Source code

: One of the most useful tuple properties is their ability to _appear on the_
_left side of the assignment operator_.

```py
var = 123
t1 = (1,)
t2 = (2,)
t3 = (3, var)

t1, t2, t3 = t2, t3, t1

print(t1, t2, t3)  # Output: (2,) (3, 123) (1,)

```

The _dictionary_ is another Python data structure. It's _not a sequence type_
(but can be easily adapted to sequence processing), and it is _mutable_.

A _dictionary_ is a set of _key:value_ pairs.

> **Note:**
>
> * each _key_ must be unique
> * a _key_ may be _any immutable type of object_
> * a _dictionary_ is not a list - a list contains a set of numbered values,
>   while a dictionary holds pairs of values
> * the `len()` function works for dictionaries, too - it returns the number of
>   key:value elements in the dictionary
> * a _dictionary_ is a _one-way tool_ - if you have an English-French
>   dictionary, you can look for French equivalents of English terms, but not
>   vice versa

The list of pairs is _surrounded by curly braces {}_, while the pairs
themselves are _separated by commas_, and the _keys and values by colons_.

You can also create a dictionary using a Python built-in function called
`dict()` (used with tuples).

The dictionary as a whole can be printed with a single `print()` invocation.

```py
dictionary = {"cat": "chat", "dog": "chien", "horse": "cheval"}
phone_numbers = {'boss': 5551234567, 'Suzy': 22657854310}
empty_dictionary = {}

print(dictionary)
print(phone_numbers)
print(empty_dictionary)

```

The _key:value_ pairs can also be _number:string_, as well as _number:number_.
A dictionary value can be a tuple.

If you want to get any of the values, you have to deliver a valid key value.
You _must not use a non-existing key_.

··········

* [Task to complete]:
Word for word, output the records that appear above.

* [Written response]:
Source code

: One of the most useful tuple properties is their ability to _appear on the_
_left side of the assignment operator_.

```py
var = 123
t1 = (1,)
t2 = (2,)
t3 = (3, var)

t1, t2, t3 = t2, t3, t1

print(t1, t2, t3)  # Output: (2,) (3, 123) (1,)

```

The _dictionary_ is another Python data structure. It's _not a sequence type_
(but can be easily adapted to sequence processing), and it is _mutable_.

A _dictionary_ is a set of _key:value_ pairs.

> **Note:**
>
> * each _key_ must be unique
> * a _key_ may be _any immutable type of object_
> * a _dictionary_ is not a list - a list contains a set of numbered values,
>   while a dictionary holds pairs of values
> * the `len()` function works for dictionaries, too - it returns the number of
>   key:value elements in the dictionary
> * a _dictionary_ is a _one-way tool_ - if you have an English-French
>   dictionary, you can look for French equivalents of English terms, but not
>   vice versa

The list of pairs is _surrounded by curly braces {}_, while the pairs
themselves are _separated by commas_, and the _keys and values by colons_.

You can also create a dictionary using a Python built-in function called
`dict()` (used with tuples).

The dictionary as a whole can be printed with a single `print()` invocation.

```py
dictionary = {"cat": "chat", "dog": "chien", "horse": "cheval"}
phone_numbers = {'boss': 5551234567, 'Suzy': 22657854310}
empty_dictionary = {}

print(dictionary)
print(phone_numbers)
print(empty_dictionary)

```

The _key:value_ pairs can also be _number:string_, as well as _number:number_.
A dictionary value can be a tuple.

If you want to get any of the values, you have to deliver a valid key value.
You _must not use a non-existing key_.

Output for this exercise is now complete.